No one probably carried this better than the one referred to as "Le Gros Bill" - or "The Big Ticket" in English. Jean Beliveau inherited the mantle of great leadership from Toe Blake and "Rocket" Richard. More significantly, no one accumulated more Championships than Beliveau - 10 as a player and 7 additional ones as a staff member.
The "Rockets' durability on ice was passed on to Bernie "Boom Boom Geoffrion - the innovator of the slap shot - and aptly nicknamed. He was to be immortalized in beer commercials after retirement.
With all the star power gathered in Montreal, it is a wonder there was room for others to excel. But Dickie Moore did just that. He did not compare with the flamboyant line of Beliveau or Geoffrion, but he did win two Art Ross trophies as leading scorer in the NHL.
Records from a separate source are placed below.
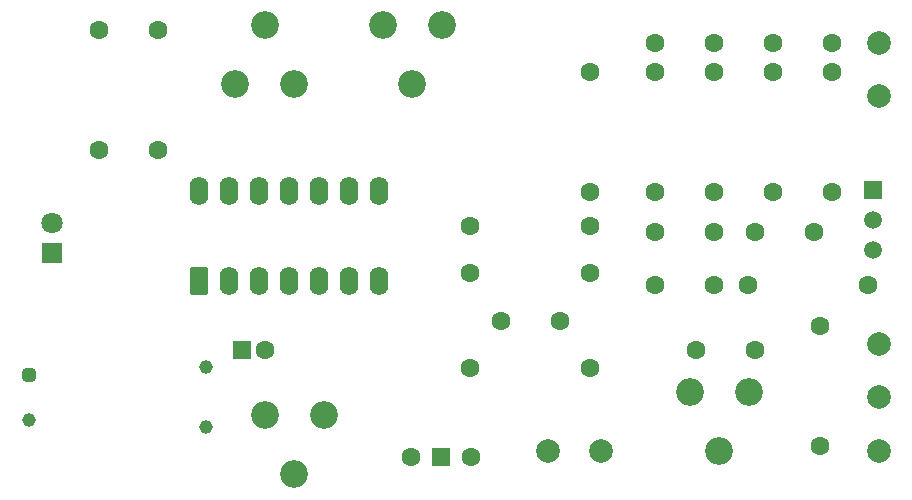
<source format=gbr>
%TF.GenerationSoftware,KiCad,Pcbnew,9.0.6*%
%TF.CreationDate,2025-12-13T19:46:04+02:00*%
%TF.ProjectId,colorsound_wah,636f6c6f-7273-46f7-956e-645f7761682e,rev?*%
%TF.SameCoordinates,Original*%
%TF.FileFunction,Copper,L1,Top*%
%TF.FilePolarity,Positive*%
%FSLAX46Y46*%
G04 Gerber Fmt 4.6, Leading zero omitted, Abs format (unit mm)*
G04 Created by KiCad (PCBNEW 9.0.6) date 2025-12-13 19:46:04*
%MOMM*%
%LPD*%
G01*
G04 APERTURE LIST*
G04 Aperture macros list*
%AMRoundRect*
0 Rectangle with rounded corners*
0 $1 Rounding radius*
0 $2 $3 $4 $5 $6 $7 $8 $9 X,Y pos of 4 corners*
0 Add a 4 corners polygon primitive as box body*
4,1,4,$2,$3,$4,$5,$6,$7,$8,$9,$2,$3,0*
0 Add four circle primitives for the rounded corners*
1,1,$1+$1,$2,$3*
1,1,$1+$1,$4,$5*
1,1,$1+$1,$6,$7*
1,1,$1+$1,$8,$9*
0 Add four rect primitives between the rounded corners*
20,1,$1+$1,$2,$3,$4,$5,0*
20,1,$1+$1,$4,$5,$6,$7,0*
20,1,$1+$1,$6,$7,$8,$9,0*
20,1,$1+$1,$8,$9,$2,$3,0*%
G04 Aperture macros list end*
%TA.AperFunction,ComponentPad*%
%ADD10RoundRect,0.250000X0.550000X-0.950000X0.550000X0.950000X-0.550000X0.950000X-0.550000X-0.950000X0*%
%TD*%
%TA.AperFunction,ComponentPad*%
%ADD11O,1.600000X2.400000*%
%TD*%
%TA.AperFunction,ComponentPad*%
%ADD12R,1.500000X1.500000*%
%TD*%
%TA.AperFunction,ComponentPad*%
%ADD13C,1.600000*%
%TD*%
%TA.AperFunction,ComponentPad*%
%ADD14C,2.340000*%
%TD*%
%TA.AperFunction,ComponentPad*%
%ADD15C,2.000000*%
%TD*%
%TA.AperFunction,ComponentPad*%
%ADD16RoundRect,0.250000X-0.550000X-0.550000X0.550000X-0.550000X0.550000X0.550000X-0.550000X0.550000X0*%
%TD*%
%TA.AperFunction,ComponentPad*%
%ADD17RoundRect,0.287500X-0.287500X-0.287500X0.287500X-0.287500X0.287500X0.287500X-0.287500X0.287500X0*%
%TD*%
%TA.AperFunction,ComponentPad*%
%ADD18C,1.150000*%
%TD*%
%TA.AperFunction,ComponentPad*%
%ADD19C,1.500000*%
%TD*%
%TA.AperFunction,ComponentPad*%
%ADD20R,1.800000X1.800000*%
%TD*%
%TA.AperFunction,ComponentPad*%
%ADD21C,1.800000*%
%TD*%
G04 APERTURE END LIST*
D10*
%TO.P,U1,1*%
%TO.N,Net-(C6-Pad1)*%
X143960000Y-89620000D03*
D11*
%TO.P,U1,2*%
%TO.N,Net-(D1-A)*%
X146500000Y-89620000D03*
%TO.P,U1,3*%
%TO.N,GND*%
X149040000Y-89620000D03*
%TO.P,U1,4*%
%TO.N,unconnected-(U1-Pad4)*%
X151580000Y-89620000D03*
%TO.P,U1,5*%
%TO.N,GND*%
X154120000Y-89620000D03*
%TO.P,U1,6*%
%TO.N,unconnected-(U1-Pad6)*%
X156660000Y-89620000D03*
%TO.P,U1,7,VSS*%
%TO.N,GND*%
X159200000Y-89620000D03*
%TO.P,U1,8*%
%TO.N,unconnected-(U1-Pad8)*%
X159200000Y-82000000D03*
%TO.P,U1,9*%
%TO.N,GND*%
X156660000Y-82000000D03*
%TO.P,U1,10*%
%TO.N,unconnected-(U1-Pad10)*%
X154120000Y-82000000D03*
%TO.P,U1,11*%
%TO.N,GND*%
X151580000Y-82000000D03*
%TO.P,U1,12*%
%TO.N,unconnected-(U1-Pad12)*%
X149040000Y-82000000D03*
%TO.P,U1,13*%
%TO.N,GND*%
X146500000Y-82000000D03*
%TO.P,U1,14,VDD*%
%TO.N,VCC*%
X143960000Y-82000000D03*
%TD*%
D12*
%TO.P,SW1,1,B*%
%TO.N,Net-(SW1-B)*%
X164460000Y-104500000D03*
D13*
%TO.P,SW1,2,C*%
%TO.N,Net-(SW1-C)*%
X161920000Y-104500000D03*
%TO.P,SW1,3,A*%
%TO.N,Net-(SW1-A)*%
X167000000Y-104500000D03*
%TD*%
D14*
%TO.P,RV2,1,1*%
%TO.N,Net-(R10-Pad1)*%
X147000000Y-73000000D03*
%TO.P,RV2,2,2*%
X149500000Y-68000000D03*
%TO.P,RV2,3,3*%
%TO.N,Net-(U2-+)*%
X152000000Y-73000000D03*
%TD*%
D13*
%TO.P,R12,1*%
%TO.N,Net-(C7-Pad2)*%
X166920000Y-97000000D03*
%TO.P,R12,2*%
%TO.N,Net-(C2-Pad2)*%
X177080000Y-97000000D03*
%TD*%
%TO.P,R8,1*%
%TO.N,Net-(C3-Pad1)*%
X177000000Y-71920000D03*
%TO.P,R8,2*%
%TO.N,GND*%
X177000000Y-82080000D03*
%TD*%
%TO.P,R7,1*%
%TO.N,Net-(C5-Pad2)*%
X182500000Y-82080000D03*
%TO.P,R7,2*%
%TO.N,Net-(C3-Pad2)*%
X182500000Y-71920000D03*
%TD*%
%TO.P,R9,1*%
%TO.N,Net-(C4-Pad2)*%
X177080000Y-85000000D03*
%TO.P,R9,2*%
%TO.N,Net-(SW1-B)*%
X166920000Y-85000000D03*
%TD*%
%TO.P,R11,1*%
%TO.N,Net-(R11-Pad1)*%
X135500000Y-68420000D03*
%TO.P,R11,2*%
%TO.N,Net-(C6-Pad1)*%
X135500000Y-78580000D03*
%TD*%
D14*
%TO.P,RV4,1,1*%
%TO.N,Net-(C7-Pad2)*%
X190495000Y-99000000D03*
%TO.P,RV4,2,2*%
%TO.N,Output*%
X187995000Y-104000000D03*
%TO.P,RV4,3,3*%
%TO.N,GND*%
X185495000Y-99000000D03*
%TD*%
%TO.P,RV1,1,1*%
%TO.N,Net-(SW1-A)*%
X154500000Y-101000000D03*
%TO.P,RV1,2,2*%
X152000000Y-106000000D03*
%TO.P,RV1,3,3*%
%TO.N,GND*%
X149500000Y-101000000D03*
%TD*%
D13*
%TO.P,R6,1*%
%TO.N,Net-(C3-Pad2)*%
X187500000Y-71920000D03*
%TO.P,R6,2*%
%TO.N,Net-(Q1-B)*%
X187500000Y-82080000D03*
%TD*%
%TO.P,R3,1*%
%TO.N,Net-(Q1-C)*%
X200580000Y-90000000D03*
%TO.P,R3,2*%
%TO.N,Net-(Q1-B)*%
X190420000Y-90000000D03*
%TD*%
%TO.P,R2,2*%
%TO.N,GND*%
X197500000Y-82080000D03*
%TO.P,R2,1*%
%TO.N,Input guitar*%
X197500000Y-71920000D03*
%TD*%
D15*
%TO.P,H7,1,1*%
%TO.N,GND*%
X201500000Y-104000000D03*
%TD*%
%TO.P,H6,1,1*%
%TO.N,GND*%
X201500000Y-95000000D03*
%TD*%
%TO.P,H1,1,1*%
%TO.N,Input guitar*%
X201500000Y-69500000D03*
%TD*%
D13*
%TO.P,C5,1*%
%TO.N,Net-(C4-Pad2)*%
X182500000Y-90000000D03*
%TO.P,C5,2*%
%TO.N,Net-(C5-Pad2)*%
X187500000Y-90000000D03*
%TD*%
D15*
%TO.P,H4,1,1*%
%TO.N,GND*%
X173500000Y-104000000D03*
%TD*%
D13*
%TO.P,R1,2*%
%TO.N,Net-(C1-Pad2)*%
X192500000Y-82080000D03*
%TO.P,R1,1*%
%TO.N,Net-(Q1-B)*%
X192500000Y-71920000D03*
%TD*%
D15*
%TO.P,H2,1,1*%
%TO.N,Output*%
X178000000Y-104000000D03*
%TD*%
%TO.P,H3,1,1*%
%TO.N,VCC*%
X201500000Y-99500000D03*
%TD*%
%TO.P,H5,1,1*%
%TO.N,GND*%
X201500000Y-74000000D03*
%TD*%
D13*
%TO.P,C7,2*%
%TO.N,Net-(C7-Pad2)*%
X169500000Y-93000000D03*
%TO.P,C7,1*%
%TO.N,Net-(C2-Pad2)*%
X174500000Y-93000000D03*
%TD*%
%TO.P,C8,1*%
%TO.N,Net-(C5-Pad2)*%
X196000000Y-85500000D03*
%TO.P,C8,2*%
%TO.N,Net-(Q1-C)*%
X191000000Y-85500000D03*
%TD*%
%TO.P,C4,1*%
%TO.N,Net-(Q1-B)*%
X187500000Y-85500000D03*
%TO.P,C4,2*%
%TO.N,Net-(C4-Pad2)*%
X182500000Y-85500000D03*
%TD*%
%TO.P,C2,2*%
%TO.N,Net-(C2-Pad2)*%
X186000000Y-95500000D03*
%TO.P,C2,1*%
%TO.N,Net-(Q1-C)*%
X191000000Y-95500000D03*
%TD*%
%TO.P,C1,2*%
%TO.N,Net-(C1-Pad2)*%
X192500000Y-69500000D03*
%TO.P,C1,1*%
%TO.N,Input guitar*%
X197500000Y-69500000D03*
%TD*%
%TO.P,R5,1*%
%TO.N,Net-(C7-Pad2)*%
X177080000Y-89000000D03*
%TO.P,R5,2*%
%TO.N,GND*%
X166920000Y-89000000D03*
%TD*%
%TO.P,R10,1*%
%TO.N,Net-(R10-Pad1)*%
X140500000Y-68420000D03*
%TO.P,R10,2*%
%TO.N,Net-(D1-A)*%
X140500000Y-78580000D03*
%TD*%
D16*
%TO.P,C6,1*%
%TO.N,Net-(C6-Pad1)*%
X147544900Y-95500000D03*
D13*
%TO.P,C6,2*%
%TO.N,GND*%
X149544900Y-95500000D03*
%TD*%
%TO.P,R4,2*%
%TO.N,Net-(Q1-C)*%
X196500000Y-93420000D03*
%TO.P,R4,1*%
%TO.N,VCC*%
X196500000Y-103580000D03*
%TD*%
D14*
%TO.P,RV3,1,1*%
%TO.N,Net-(D1-A)*%
X164500000Y-68000000D03*
%TO.P,RV3,2,2*%
X162000000Y-73000000D03*
%TO.P,RV3,3,3*%
%TO.N,Net-(R11-Pad1)*%
X159500000Y-68000000D03*
%TD*%
D17*
%TO.P,U2,1,-*%
%TO.N,GND*%
X129500000Y-97600000D03*
D18*
%TO.P,U2,2,+*%
%TO.N,Net-(U2-+)*%
X129500000Y-101400000D03*
%TO.P,U2,3*%
%TO.N,GND*%
X144500000Y-96960000D03*
%TO.P,U2,4*%
%TO.N,Net-(SW1-C)*%
X144500000Y-102040000D03*
%TD*%
D19*
%TO.P,Q1,3,C*%
%TO.N,Net-(Q1-C)*%
X201000000Y-87000000D03*
%TO.P,Q1,2,B*%
%TO.N,Net-(Q1-B)*%
X201000000Y-84460000D03*
D12*
%TO.P,Q1,1,E*%
%TO.N,GND*%
X201000000Y-81920000D03*
%TD*%
D20*
%TO.P,D1,1,K*%
%TO.N,GND*%
X131500000Y-87270000D03*
D21*
%TO.P,D1,2,A*%
%TO.N,Net-(D1-A)*%
X131500000Y-84730000D03*
%TD*%
D13*
%TO.P,C3,1*%
%TO.N,Net-(C3-Pad1)*%
X182500000Y-69500000D03*
%TO.P,C3,2*%
%TO.N,Net-(C3-Pad2)*%
X187500000Y-69500000D03*
%TD*%
M02*

</source>
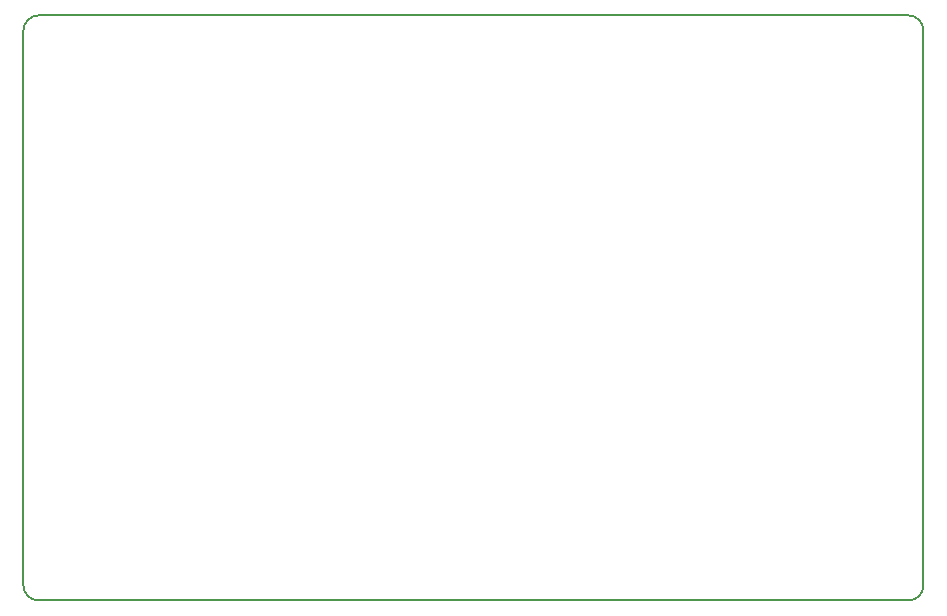
<source format=gko>
G04 #@! TF.GenerationSoftware,KiCad,Pcbnew,5.0.2-bee76a0~70~ubuntu16.04.1*
G04 #@! TF.CreationDate,2019-07-25T13:08:09+01:00*
G04 #@! TF.ProjectId,AtomRamAndNoiseKiller,41746f6d-5261-46d4-916e-644e6f697365,rev?*
G04 #@! TF.SameCoordinates,PX8e4fe28PY93c3260*
G04 #@! TF.FileFunction,Profile,NP*
%FSLAX46Y46*%
G04 Gerber Fmt 4.6, Leading zero omitted, Abs format (unit mm)*
G04 Created by KiCad (PCBNEW 5.0.2-bee76a0~70~ubuntu16.04.1) date Thu 25 Jul 2019 13:08:09 BST*
%MOMM*%
%LPD*%
G01*
G04 APERTURE LIST*
%ADD10C,0.150000*%
G04 APERTURE END LIST*
D10*
X76200000Y1270000D02*
G75*
G02X74930000Y0I-1270000J0D01*
G01*
X1270000Y0D02*
G75*
G02X0Y1270000I0J1270000D01*
G01*
X74930000Y49530000D02*
G75*
G02X76200000Y48260000I0J-1270000D01*
G01*
X0Y48260000D02*
G75*
G02X1270000Y49530000I1270000J0D01*
G01*
X74930000Y0D02*
X1270000Y0D01*
X76200000Y48260000D02*
X76200000Y1270000D01*
X1270000Y49530000D02*
X74930000Y49530000D01*
X0Y48260000D02*
X0Y1270000D01*
M02*

</source>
When it comes to Montreal's line of great net minders, someone special had to come along to maintain the quality. That man was Jacques Plante. Best known as one of the first goalies to regularly wear a mask, he helped design and publicize their use. He was also a pioneer in organizing his defense and countering the offensive attack. In addition, he hauled in 5 Vezina trophies during his career.
After winning the Stanley Cup in '52-53, Montreal lost it to the Detroit Red Wings the following season. The series went to a full seven games. What followed from 1955 to 1960 was five consecutive NHL Championships. Unbeatable, unstoppable and incomparable in every position, The Canadiens were hockey's best franchise. And there home became the fortress.
The Montreal Forum, which had been in use since 1926, already hosted NHL Champions - Montreal Maroons. When that club met its demise, Les Habitants became the sole occupants in the house they once shared.
The Forum became hollowed ground - hosting various Rock legends - Canada's own RUSH and filmed in the QUEEN live album performing "WE ARE THE CHAMPIONS. Nothing could be more fitting.